Runaways was started by Brian K. Vaughn in 2003, and then restarted a couple of years later, and then taken over by Joss Whedon after Brian took over the Buffy Season 8 comics. So I wanted to read them, and I have. Not as good as I personally would have liked, but a generally enjoyable "Don't trust anyone over the age of 18 (later increased to 19)" story about six teens who see their parents sacrifice a teenage girl and realize their parents are all very, very evil. And then the series continues, adding in new characters to replace dead ones, having a psychically linked velociraptor from the future show up, magic, the 1900s, robots, and have cameos from much more famous comic book superheros (it's a Marvel comic, so it's Wolverine and Captain America (along with Kingpin and The Punisher) among others). Basically, I liked it, I'll continue to read it, but it just confirmed that I don't actually like superhero comics in general.

Preacher is gratuitously violent, gratuitously naked, and gratuitously profane (in both word and religious senses). I loved it. There were vampires, crazy ultra-religious types, horse thieves, inbred southerners, a sex-crazed Nazi Harvard-educated lawyer, a disgruntled astronaut (in one of my favorite bits), a war in Heaven, an orgy, a seriously misguided fan of Kurt Kobain who becomes a rock star, and more. Just a great series, and I'm a little disappointed I won't get to see an HBO miniseries based on this. Read it.

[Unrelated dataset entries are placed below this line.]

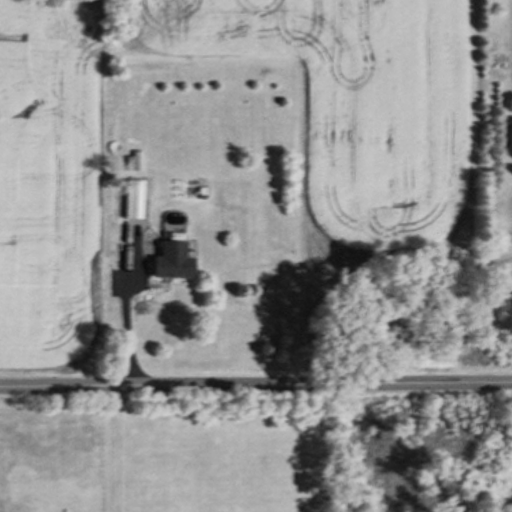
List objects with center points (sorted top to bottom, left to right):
building: (509, 136)
building: (132, 193)
building: (171, 256)
road: (256, 383)
road: (111, 448)
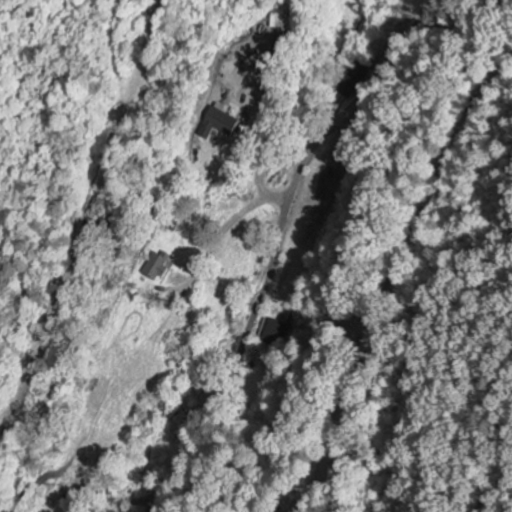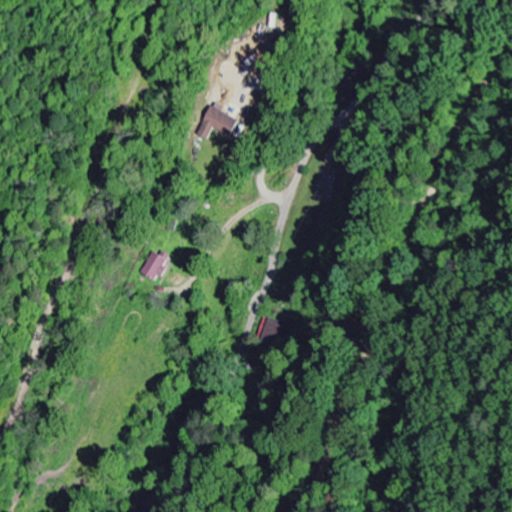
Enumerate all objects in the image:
road: (276, 244)
building: (160, 266)
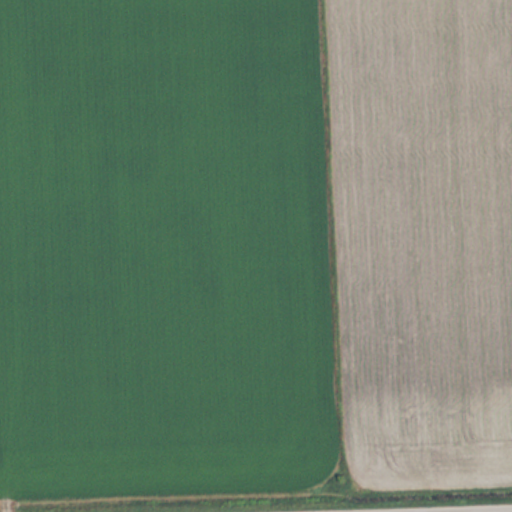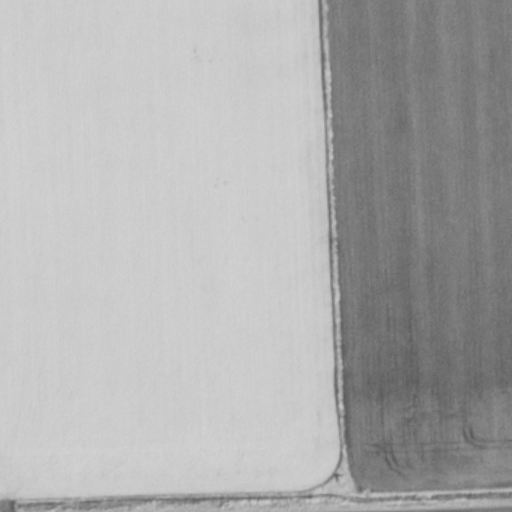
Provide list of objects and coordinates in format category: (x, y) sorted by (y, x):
road: (444, 509)
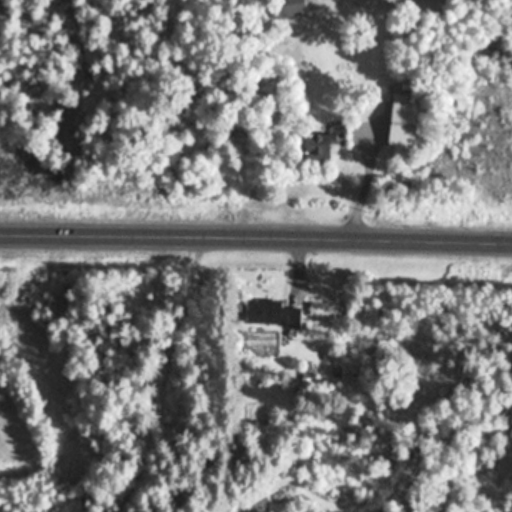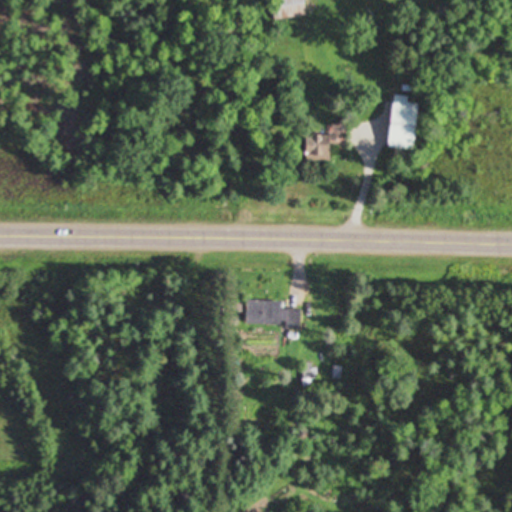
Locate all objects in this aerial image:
building: (290, 8)
building: (403, 122)
building: (320, 146)
road: (256, 231)
building: (271, 314)
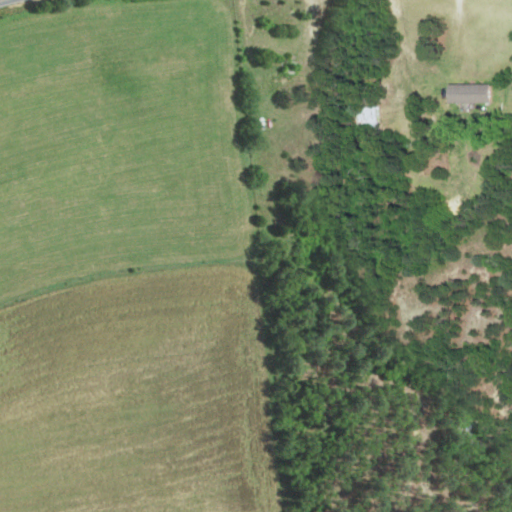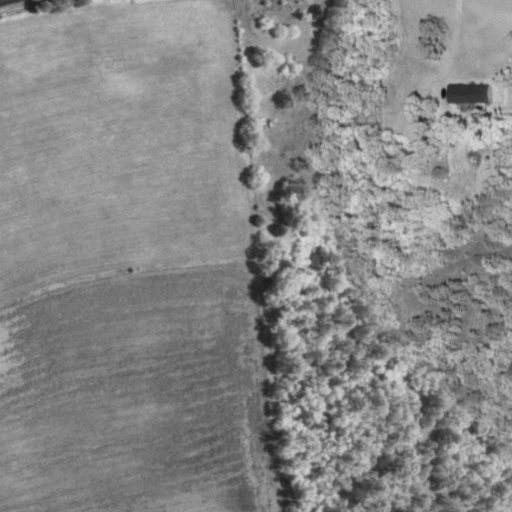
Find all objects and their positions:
road: (2, 0)
building: (471, 92)
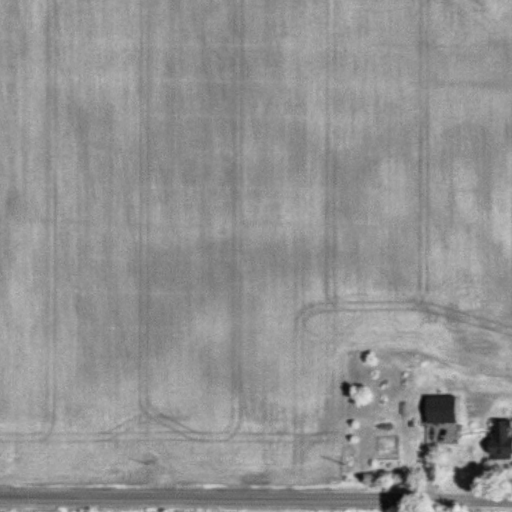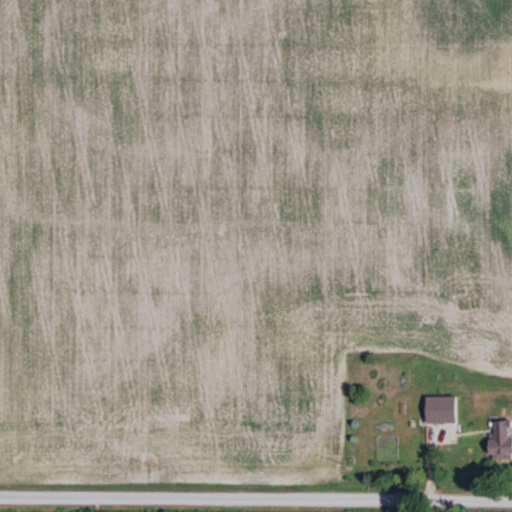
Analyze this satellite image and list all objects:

I want to apologize for not having read this before the last month, as I read the first two collections years ago, but I wasn't buying comics then, and I never read past that, and then I tried one time after that, but I kept getting sidetracked, so I finally just started over.

Dollhouse and Better off Ted are two shows that are too good for network TV. And almost got cancelled as a result. I joined a save Dollhouse facebook group before the show had even started to air, because it was a Joss Whedon show on Fox airing on Friday night. After a rough (well, very rough) first five episodes, with only the previously mentioned Middleman episode particularly good, but once we got to Man on the Street (which Joss had promised would be the beginning of the show being awesome), the show became awesome, and by the end was as good as his earlier shows (Alan Tudyk was great). I didn't even mind Eliza Dushku. Better off Ted was a workplace sitcom. Boo, right? Non-boo. It's from Victor Fresco, who did Andy Richter Controls the Universe (which I purchased on DVD based on the remembering it was funny and my love of the "I'm building a temple to you, made out of shrimp, in my stomach" line, and did not regret that purchase one bit), and stars Jonathan Slavin (also from ARCTU) and Portia de Rossi. The two leads (Jay Harrington and Andrea Anders) are acceptable, but de Rossi, Slavin, and Malcolm Barrett are definitely worth watching the show for. Slavin and Barrett are Phil and Lem, two genius scientists who are like an old married couple, but with science! And de Rossi is the utterly insanely demanding boss. Basically, it's a little wacky, but very funny. I recommend watching both. But it just depresses me about how good ARCTU was, and how pissed I was it got cancelled. I didn't remember it lasting almost two seasons though. So, good on Fox?